1 medium  to large potato, peeled and cut into 1cm pieces

Large handful green beans, cut into 2cm pieces

½ to ¾ cup cherry or currant tomatoes

2 teaspoons ground coriander

3 teaspoons ground cumin

1 teaspoon sweet paprika

165ml tin  coconut milk

½ cup water

1 tablespoon tomato sauce

3 teaspoons tomato relish or chutney

3 teaspoons sweet chilli sauce (or ½ to 1 teaspoon dried chilli flakes or 1 long red chilli, finely diced)

1 teaspoon apricot jam or quince or crabapple jelly

1 teaspoon chicken or vegetable stock powder

3 teaspoons cornflour mixed to a paste with 1 ½ tablespoons cold water, optional

Place all ingredients, except cornflour paste in slow cooker, and cook for 3 hours on high (or 5 to 6 hours or low) until chicken and vegetables are cooked.  Remove lid and stir in some or all of the cornflour paste until thickened if necessary (make sure cooker is on High setting when you do this).

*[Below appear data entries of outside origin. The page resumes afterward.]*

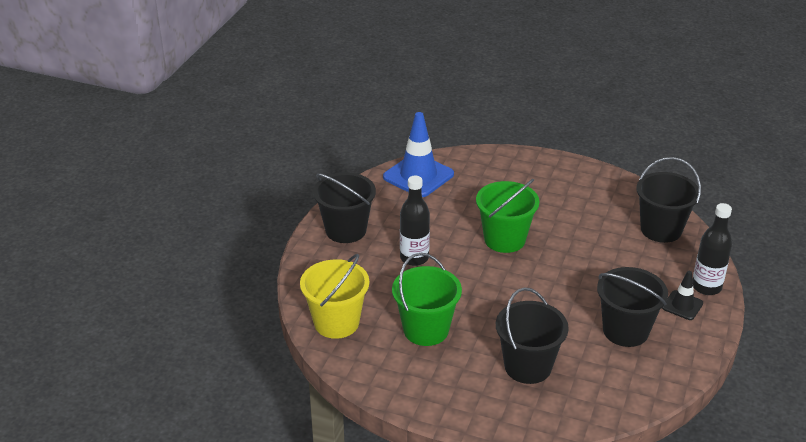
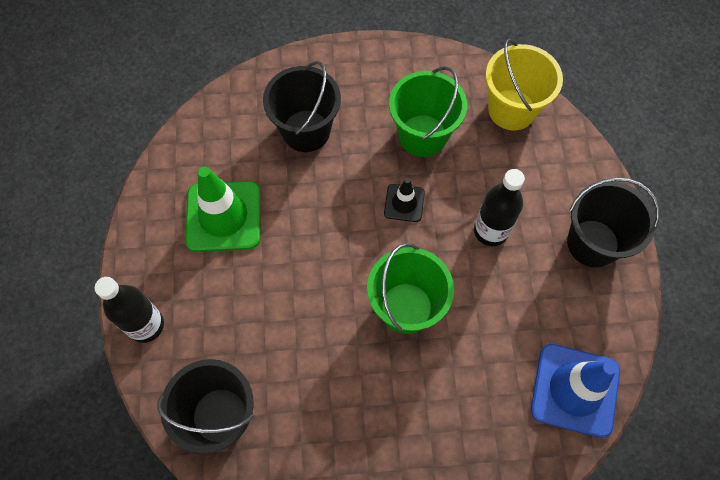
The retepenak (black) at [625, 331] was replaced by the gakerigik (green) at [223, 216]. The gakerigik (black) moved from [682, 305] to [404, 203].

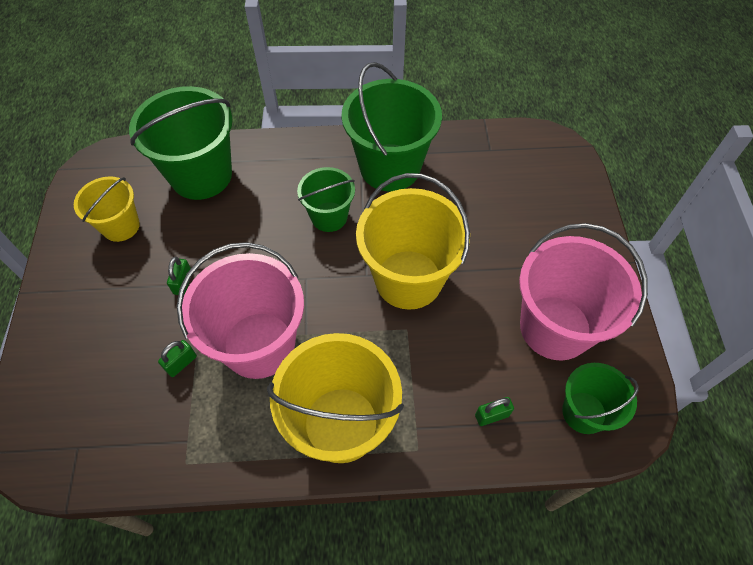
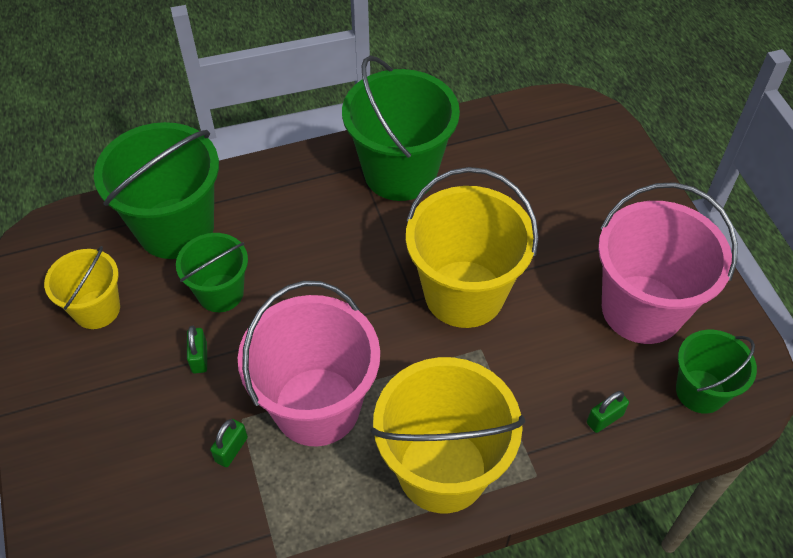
The retepenak (green) moved from [329, 217] to [220, 293].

In the recipe I have listed currant tomatoes.  I’ve grown these this year and they are amazing.  I purchased the plants from the Botanical Gardens in Hobart and they are prolific bearers.  The tiny yellow tomatoes are little flavour bursts.  Anyway, if you don’t have them you can use cherry tomatoes instead, or even just diced tomatoes.